More hubbub about OPML. More people getting excited about a way to express things being pushed by a guy with a lot of enthusiasm and a following. But, XOXO offers all the expressive bang for your buck that OPML offers, but with less crud. There are more tools using XOXO than OPML, right now.

The pervasive deployment of this format is so widespread that it's boring—and sometimes I think that's why OPML gets interest: That is, because it presents as novel and is presented by a guy with the energy and interest to evangelize. HTML's what we're all already soaking in, so why talk about that?

I'd seriously be working on an XOXO-based outliner of my own, if I wasn't wholly tied up with a dayjob and writing. On the other end of things, I think some very cool things could happen if we had a Google or a Technorati start harvesting <ul> and <ol> tags from the general HTML population in order to give some sort of tangible reward for all those sidebar link lists people have been using in their blog templates for years.

We're all still waiting for the full arrival of Gopher NG.

Archived Comments

  • Isn't Google Sets already a working example of Google harvesting <ul> and <ol> tags from the general HTML?

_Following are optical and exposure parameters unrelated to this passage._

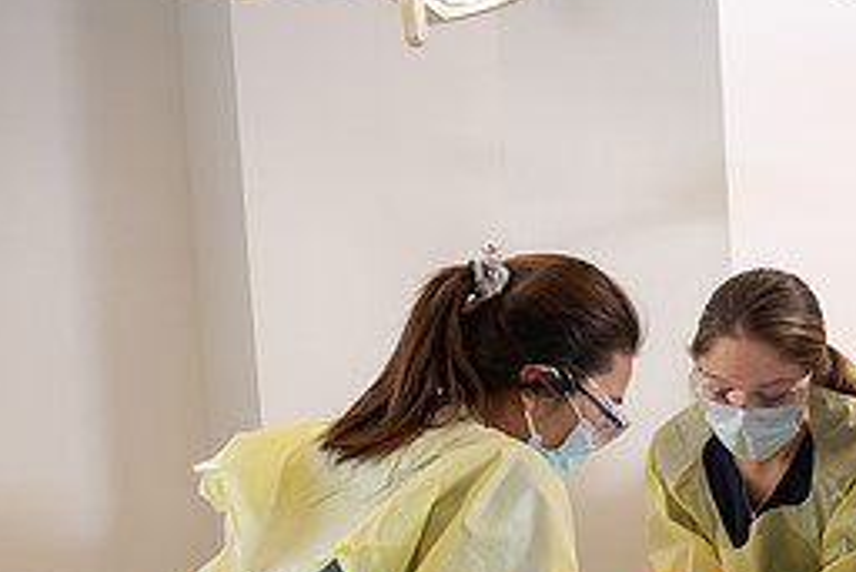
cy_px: 520
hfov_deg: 32.1
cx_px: 782
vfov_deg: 22.4
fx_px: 1404
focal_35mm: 59
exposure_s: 1/200
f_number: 4
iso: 500
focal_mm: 26
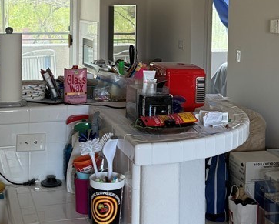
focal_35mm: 66
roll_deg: -0.2
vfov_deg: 22.8
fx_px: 545
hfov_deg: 28.7
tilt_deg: -3.8
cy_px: 38
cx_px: 142
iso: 200
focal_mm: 6.76
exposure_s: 1/90
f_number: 1.78
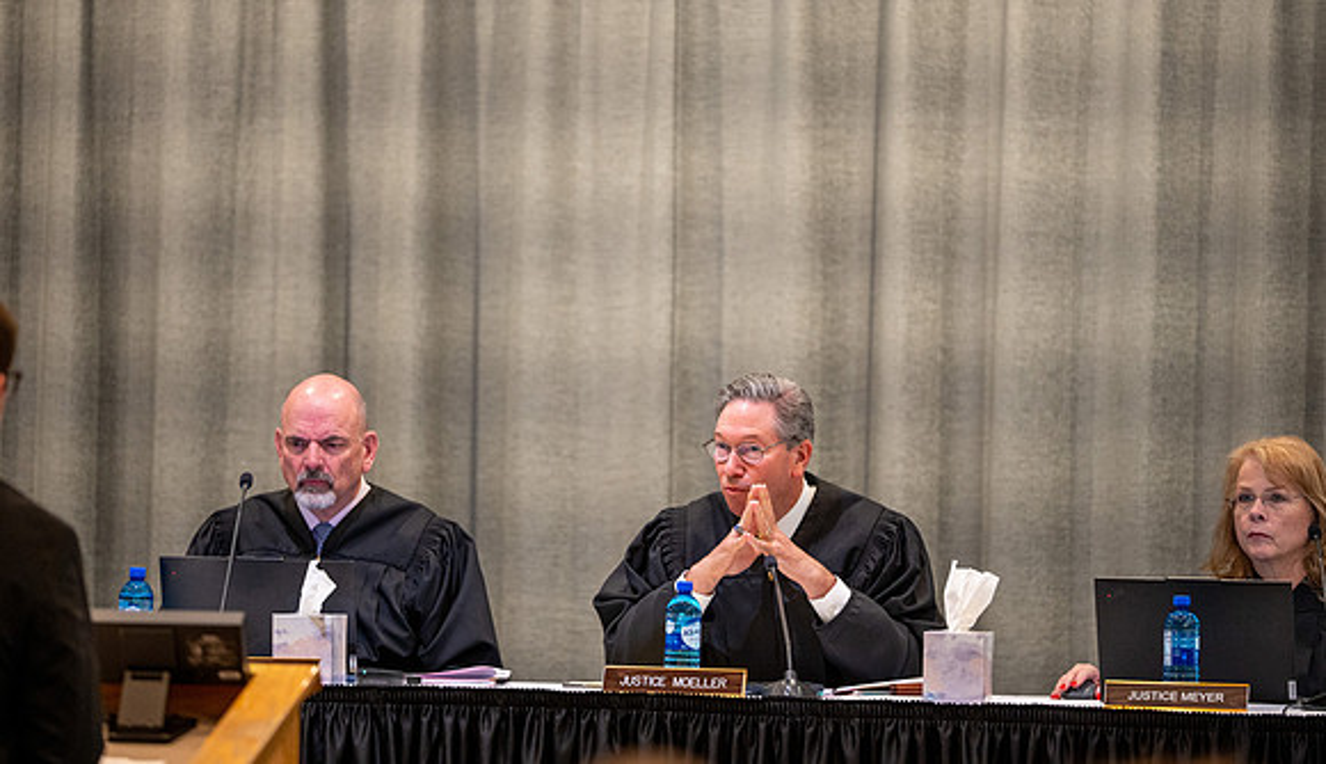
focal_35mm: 214
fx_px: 7576
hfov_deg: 10.0
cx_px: 643
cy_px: 311
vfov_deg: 5.8
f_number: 2.8
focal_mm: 200
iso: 2000
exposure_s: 1/200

  • Oh yeah! I forgot about Google Sets.

  • I'm not sure I agree about there be more tools for XOXO, esp if you focus on finished packages usable by non-techies.

    Dave, having provided a good-quality weblog authoring tool and aggregator on the same integrated platform, is in a position to leverage new ideas more easily than everyone making their own little custom tools that never get integrated easily into WordPress or Bloglines.

    Or am I missing something?

  • Bill, maybe for tools Les is referring to every single (X)HTML editor ;-)

    Hmm, that Dave has those tools to build on must be useful, but I'm sure there are equivalents in the rest of the open source world. But it is interesting that Dave has this stack of (moderately) his own making: XML/RPC, OPML, RSS 2.0, Frontier/Manilla and whatever its scripting language is called. So in a way every one of his new developments is an addition to his own world, before it's an addition to the world at large. I could imagine that being pretty motivational.

    Dunno, or maybe it's simply the time and enthusiasm bit that makes the difference. Like Les I've got plenty in my in-tray already, and when I've got time of my own making a decent standards-based outliner is low on the list, even though it'd be very nice to have.